# Movie Lens Recommender - Big Data Framework Project
Date : 08/01/2023

Hadi Jamal Ahmad - Julie Ngan - M2 BDML-APP

### EFREI Paris


The goal is to build a model (ANNOY) to recommend movies to a watcher. 

There are two types of recommendations : 
- Content-based filtering : recommend to a watcher based on what he already watches
- Collaborative filtering : recommend a watcher based on what others might like whore are near to him in preferences.
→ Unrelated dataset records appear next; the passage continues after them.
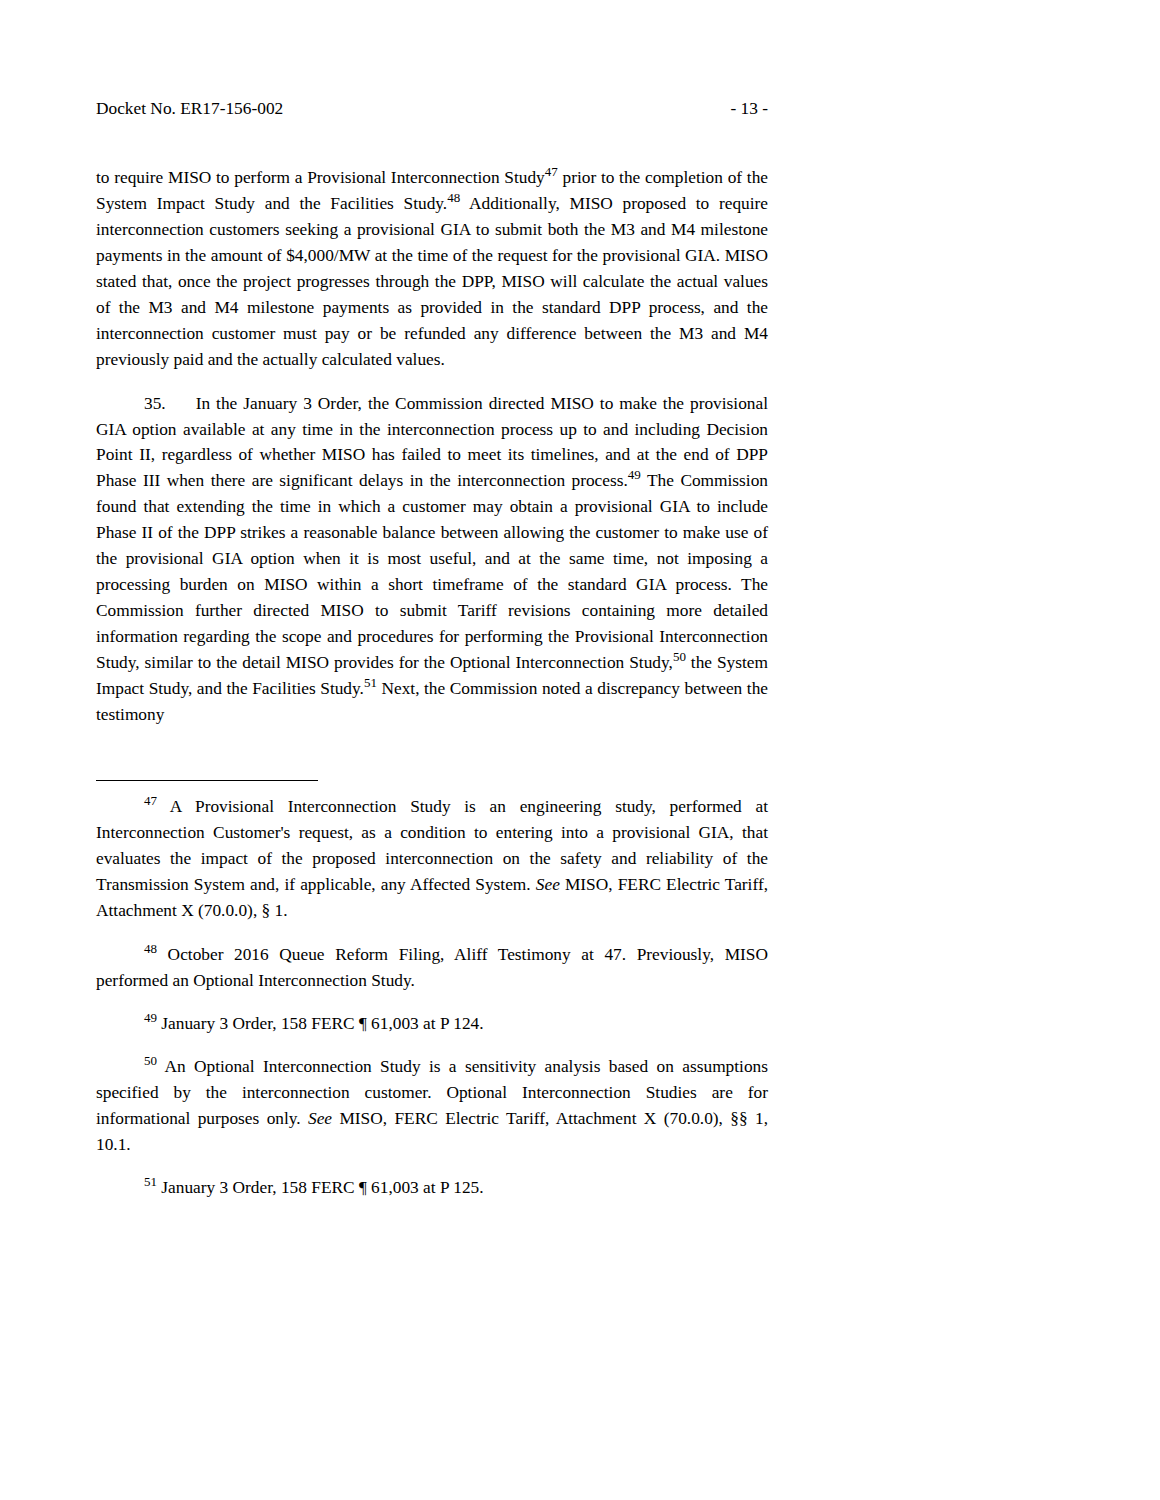Docket No. ER17-156-002 - 13 -
to require MISO to perform a Provisional Interconnection Study47 prior to the completion of the System Impact Study and the Facilities Study.48 Additionally, MISO proposed to require interconnection customers seeking a provisional GIA to submit both the M3 and M4 milestone payments in the amount of $4,000/MW at the time of the request for the provisional GIA. MISO stated that, once the project progresses through the DPP, MISO will calculate the actual values of the M3 and M4 milestone payments as provided in the standard DPP process, and the interconnection customer must pay or be refunded any difference between the M3 and M4 previously paid and the actually calculated values.
35. In the January 3 Order, the Commission directed MISO to make the provisional GIA option available at any time in the interconnection process up to and including Decision Point II, regardless of whether MISO has failed to meet its timelines, and at the end of DPP Phase III when there are significant delays in the interconnection process.49 The Commission found that extending the time in which a customer may obtain a provisional GIA to include Phase II of the DPP strikes a reasonable balance between allowing the customer to make use of the provisional GIA option when it is most useful, and at the same time, not imposing a processing burden on MISO within a short timeframe of the standard GIA process. The Commission further directed MISO to submit Tariff revisions containing more detailed information regarding the scope and procedures for performing the Provisional Interconnection Study, similar to the detail MISO provides for the Optional Interconnection Study,50 the System Impact Study, and the Facilities Study.51 Next, the Commission noted a discrepancy between the testimony
47 A Provisional Interconnection Study is an engineering study, performed at Interconnection Customer's request, as a condition to entering into a provisional GIA, that evaluates the impact of the proposed interconnection on the safety and reliability of the Transmission System and, if applicable, any Affected System. See MISO, FERC Electric Tariff, Attachment X (70.0.0), § 1.
48 October 2016 Queue Reform Filing, Aliff Testimony at 47. Previously, MISO performed an Optional Interconnection Study.
49 January 3 Order, 158 FERC ¶ 61,003 at P 124.
50 An Optional Interconnection Study is a sensitivity analysis based on assumptions specified by the interconnection customer. Optional Interconnection Studies are for informational purposes only. See MISO, FERC Electric Tariff, Attachment X (70.0.0), §§ 1, 10.1.
51 January 3 Order, 158 FERC ¶ 61,003 at P 125.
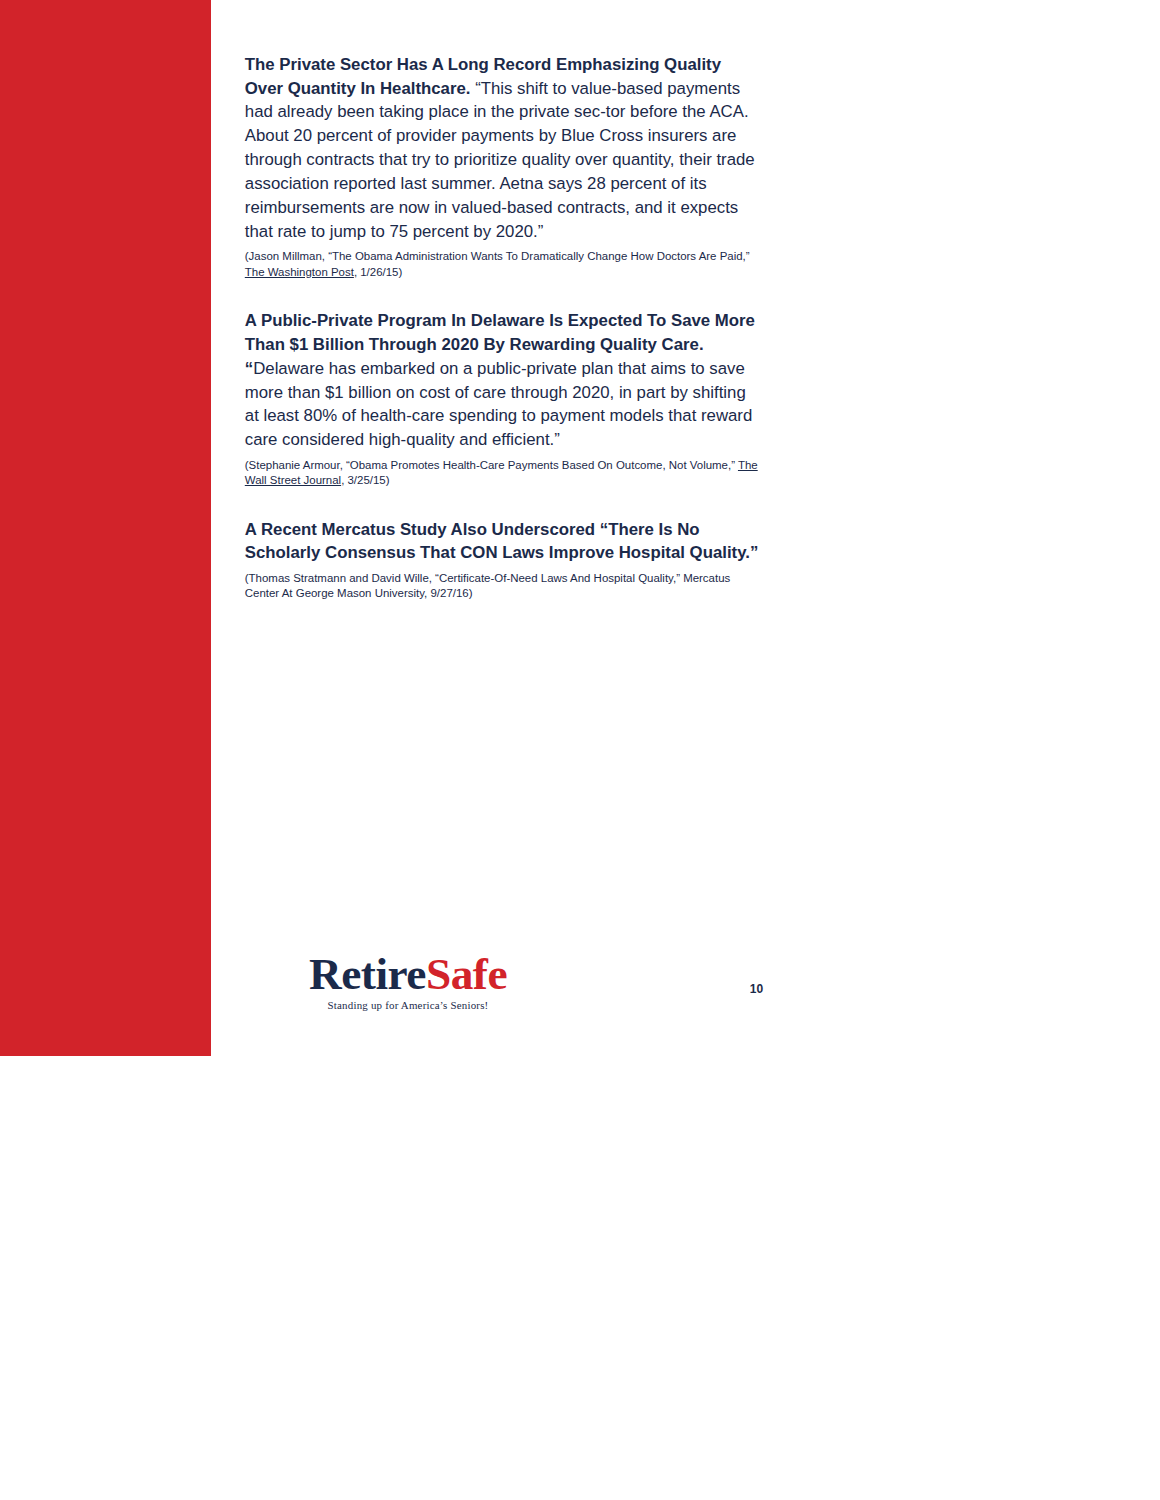The Private Sector Has A Long Record Emphasizing Quality Over Quantity In Healthcare. “This shift to value-based payments had already been taking place in the private sec-tor before the ACA. About 20 percent of provider payments by Blue Cross insurers are through contracts that try to prioritize quality over quantity, their trade association reported last summer. Aetna says 28 percent of its reimbursements are now in valued-based contracts, and it expects that rate to jump to 75 percent by 2020.”
(Jason Millman, “The Obama Administration Wants To Dramatically Change How Doctors Are Paid,” The Washington Post, 1/26/15)
A Public-Private Program In Delaware Is Expected To Save More Than $1 Billion Through 2020 By Rewarding Quality Care. “Delaware has embarked on a public-private plan that aims to save more than $1 billion on cost of care through 2020, in part by shifting at least 80% of health-care spending to payment models that reward care considered high-quality and efficient.”
(Stephanie Armour, “Obama Promotes Health-Care Payments Based On Outcome, Not Volume,” The Wall Street Journal, 3/25/15)
A Recent Mercatus Study Also Underscored “There Is No Scholarly Consensus That CON Laws Improve Hospital Quality.”
(Thomas Stratmann and David Wille, “Certificate-Of-Need Laws And Hospital Quality,” Mercatus Center At George Mason University, 9/27/16)
Retire Safe
Standing up for America’s Seniors!
10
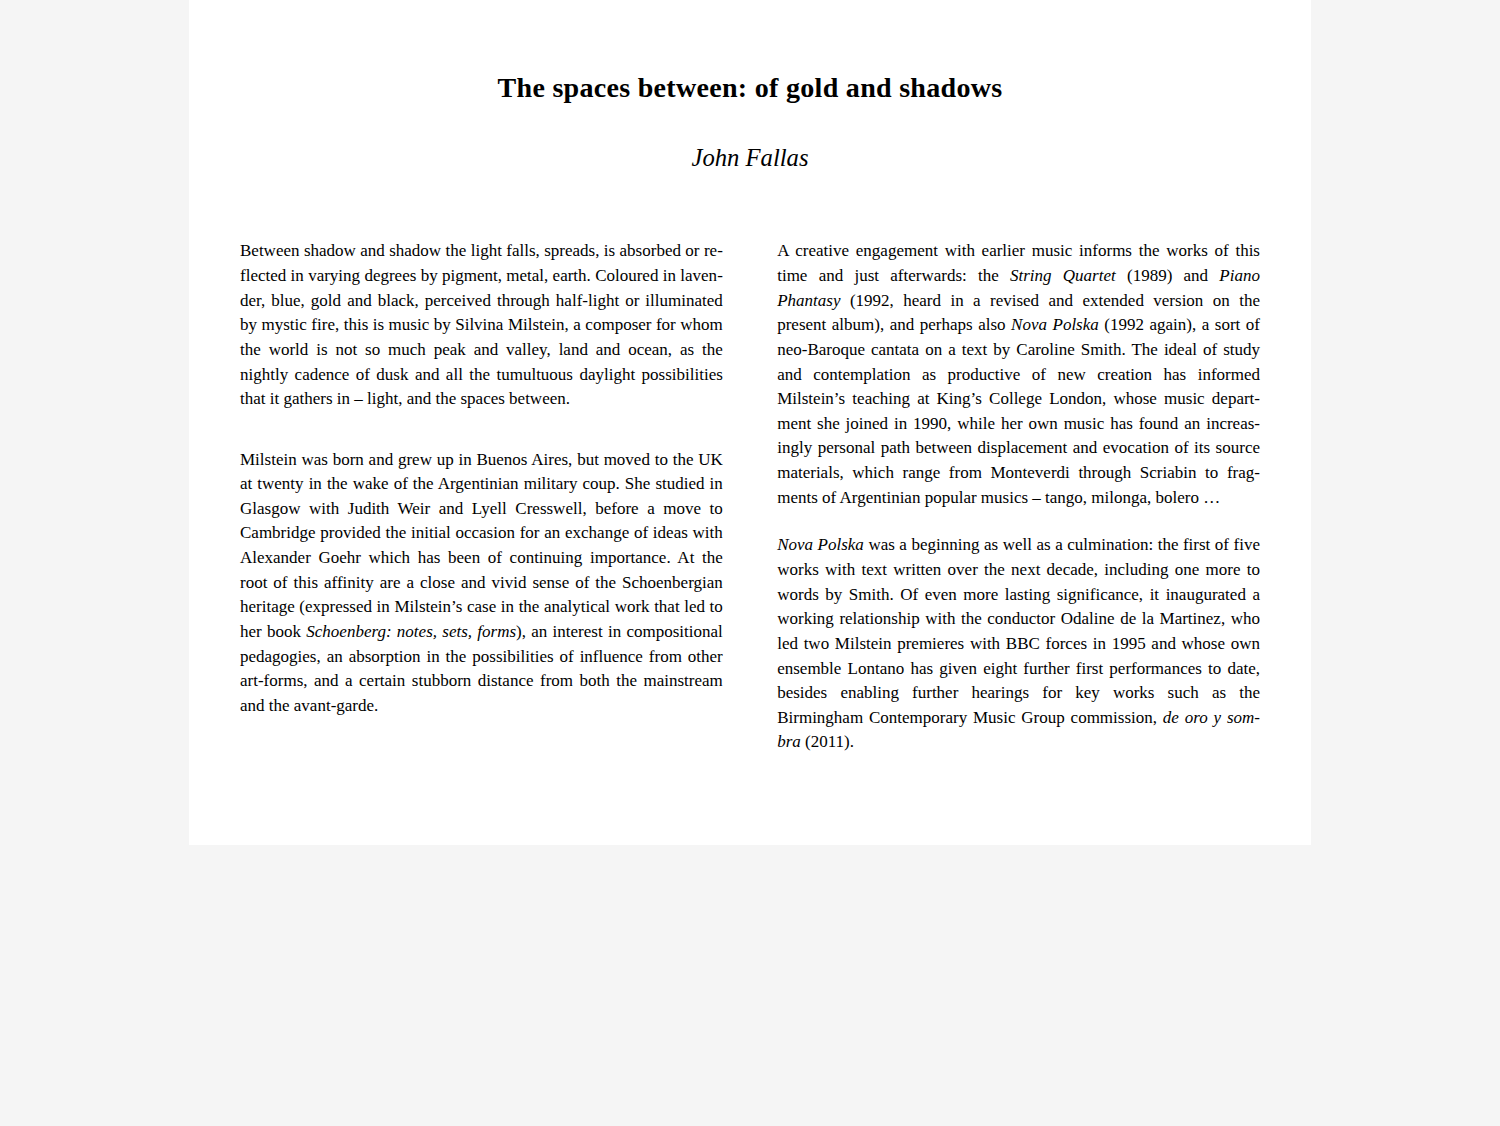The spaces between: of gold and shadows
John Fallas
Between shadow and shadow the light falls, spreads, is absorbed or reflected in varying degrees by pigment, metal, earth. Coloured in lavender, blue, gold and black, perceived through half-light or illuminated by mystic fire, this is music by Silvina Milstein, a composer for whom the world is not so much peak and valley, land and ocean, as the nightly cadence of dusk and all the tumultuous daylight possibilities that it gathers in – light, and the spaces between.
Milstein was born and grew up in Buenos Aires, but moved to the UK at twenty in the wake of the Argentinian military coup. She studied in Glasgow with Judith Weir and Lyell Cresswell, before a move to Cambridge provided the initial occasion for an exchange of ideas with Alexander Goehr which has been of continuing importance. At the root of this affinity are a close and vivid sense of the Schoenbergian heritage (expressed in Milstein’s case in the analytical work that led to her book Schoenberg: notes, sets, forms), an interest in compositional pedagogies, an absorption in the possibilities of influence from other art-forms, and a certain stubborn distance from both the mainstream and the avant-garde.
A creative engagement with earlier music informs the works of this time and just afterwards: the String Quartet (1989) and Piano Phantasy (1992, heard in a revised and extended version on the present album), and perhaps also Nova Polska (1992 again), a sort of neo-Baroque cantata on a text by Caroline Smith. The ideal of study and contemplation as productive of new creation has informed Milstein’s teaching at King’s College London, whose music department she joined in 1990, while her own music has found an increasingly personal path between displacement and evocation of its source materials, which range from Monteverdi through Scriabin to fragments of Argentinian popular musics – tango, milonga, bolero …
Nova Polska was a beginning as well as a culmination: the first of five works with text written over the next decade, including one more to words by Smith. Of even more lasting significance, it inaugurated a working relationship with the conductor Odaline de la Martinez, who led two Milstein premieres with BBC forces in 1995 and whose own ensemble Lontano has given eight further first performances to date, besides enabling further hearings for key works such as the Birmingham Contemporary Music Group commission, de oro y sombra (2011).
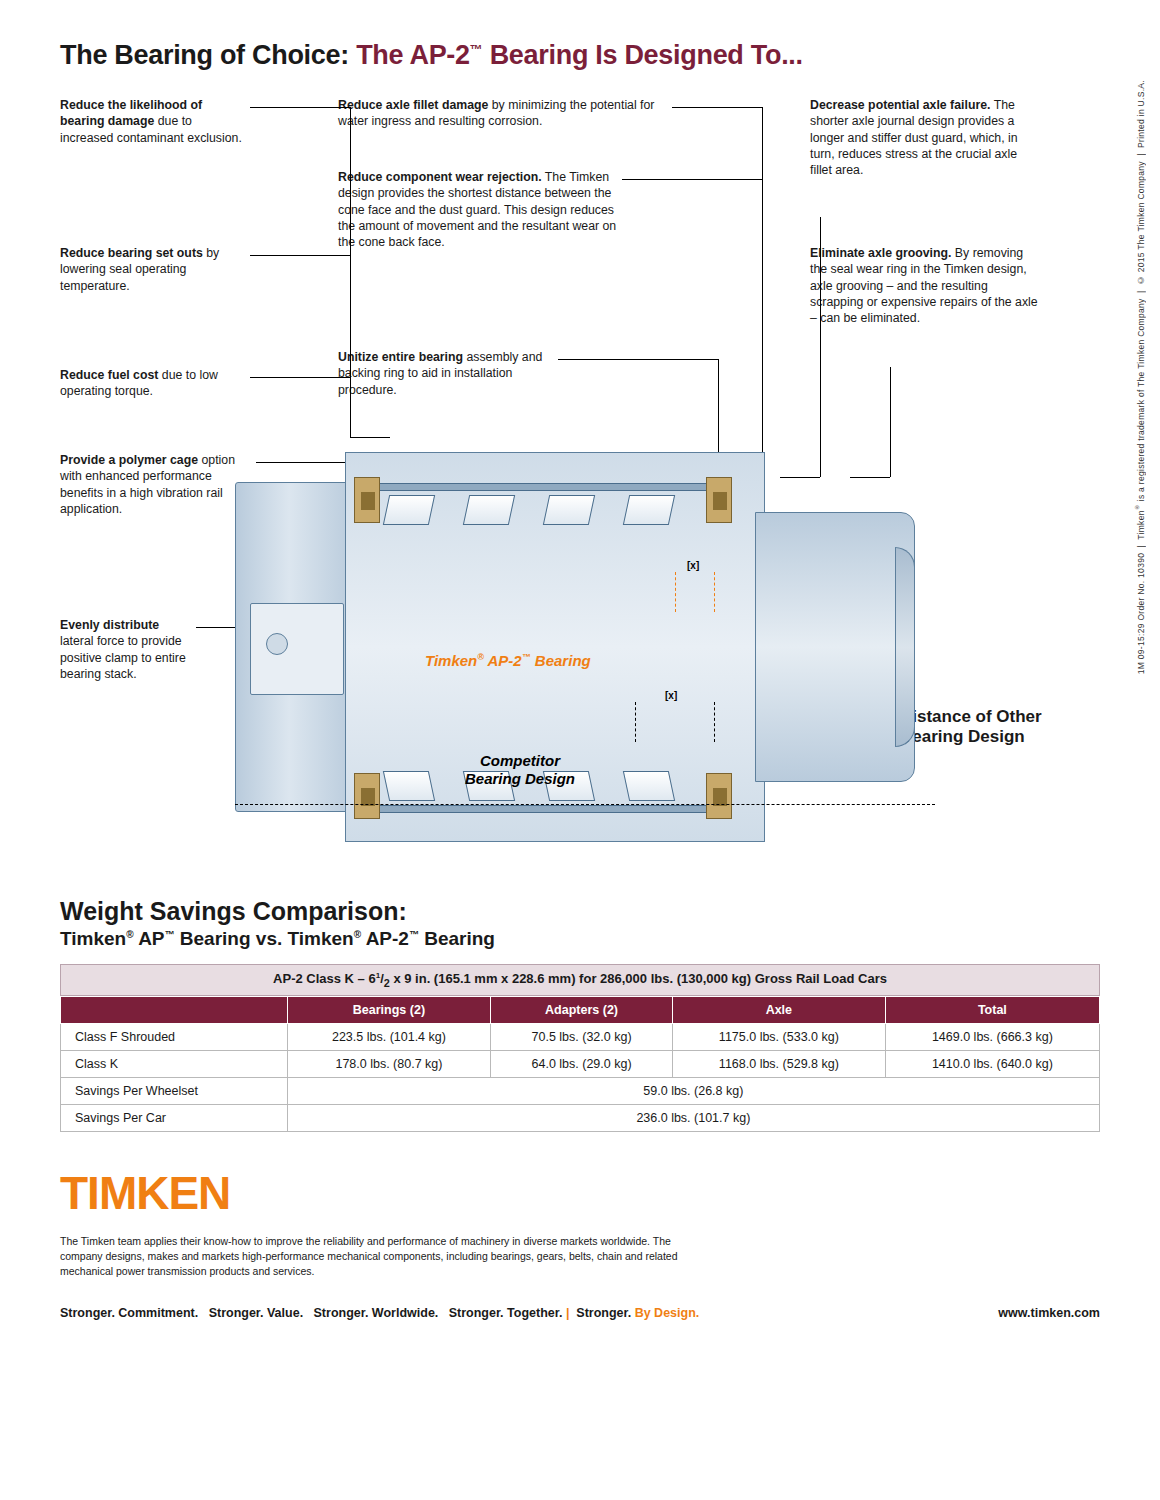1M 09-15:29 Order No. 10390 | Timken® is a registered trademark of The Timken Company | © 2015 The Timken Company | Printed in U.S.A.
The Bearing of Choice: The AP-2™ Bearing Is Designed To...
Reduce the likelihood of bearing damage due to increased contaminant exclusion.
Reduce bearing set outs by lowering seal operating temperature.
Reduce fuel cost due to low operating torque.
Provide a polymer cage option with enhanced performance benefits in a high vibration rail application.
Evenly distribute lateral force to provide positive clamp to entire bearing stack.
Reduce axle fillet damage by minimizing the potential for water ingress and resulting corrosion.
Reduce component wear rejection. The Timken design provides the shortest distance between the cone face and the dust guard. This design reduces the amount of movement and the resultant wear on the cone back face.
Unitize entire bearing assembly and backing ring to aid in installation procedure.
Decrease potential axle failure. The shorter axle journal design provides a longer and stiffer dust guard, which, in turn, reduces stress at the crucial axle fillet area.
Eliminate axle grooving. By removing the seal wear ring in the Timken design, axle grooving – and the resulting scrapping or expensive repairs of the axle – can be eliminated.
Distance of Other Bearing Design
Timken® AP-2™ Bearing
Competitor
Bearing Design
[x]
[x]
Weight Savings Comparison:
Timken® AP™ Bearing vs. Timken® AP-2™ Bearing
AP-2 Class K – 6 1 / 2 x 9 in. (165.1 mm x 228.6 mm) for 286,000 lbs. (130,000 kg) Gross Rail Load Cars
| | Bearings (2) | Adapters (2) | Axle | Total |
| --- | --- | --- | --- | --- |
| Class F Shrouded | 223.5 lbs. (101.4 kg) | 70.5 lbs. (32.0 kg) | 1175.0 lbs. (533.0 kg) | 1469.0 lbs. (666.3 kg) |
| Class K | 178.0 lbs. (80.7 kg) | 64.0 lbs. (29.0 kg) | 1168.0 lbs. (529.8 kg) | 1410.0 lbs. (640.0 kg) |
| Savings Per Wheelset | 59.0 lbs. (26.8 kg) |
| Savings Per Car | 236.0 lbs. (101.7 kg) |
TIMKEN
The Timken team applies their know-how to improve the reliability and performance of machinery in diverse markets worldwide. The company designs, makes and markets high-performance mechanical components, including bearings, gears, belts, chain and related mechanical power transmission products and services.
www.timken.com
Stronger. Commitment. Stronger. Value. Stronger. Worldwide. Stronger. Together. | Stronger. By Design.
For this project we use PySpark. 

Our IMBD dataset contains :

- Movies Metadata
- Credits
- Links
- Ratings
- Keywords

For this project, drag and drop the csv into a data folder

1. Make a good analysis of the dataset.
2. Build regression models to predict movie revenue and vote
averages.
3. Use collaborative filtering to build a movie recommendation
system with two functions:
3.1 Suggest top N movies similar to a given movie title.
3.2 Predict user rating for the movies they have not rated for. You
may use a test set to test your prediction accuracy, in which
the test ratings can be regarded as not rated during training .

In [None]:
!pip install koalas


Looking in indexes: https://pypi.org/simple, https://us-python.pkg.dev/colab-wheels/public/simple/
Collecting koalas
  Downloading koalas-1.8.2-py3-none-any.whl (390 kB)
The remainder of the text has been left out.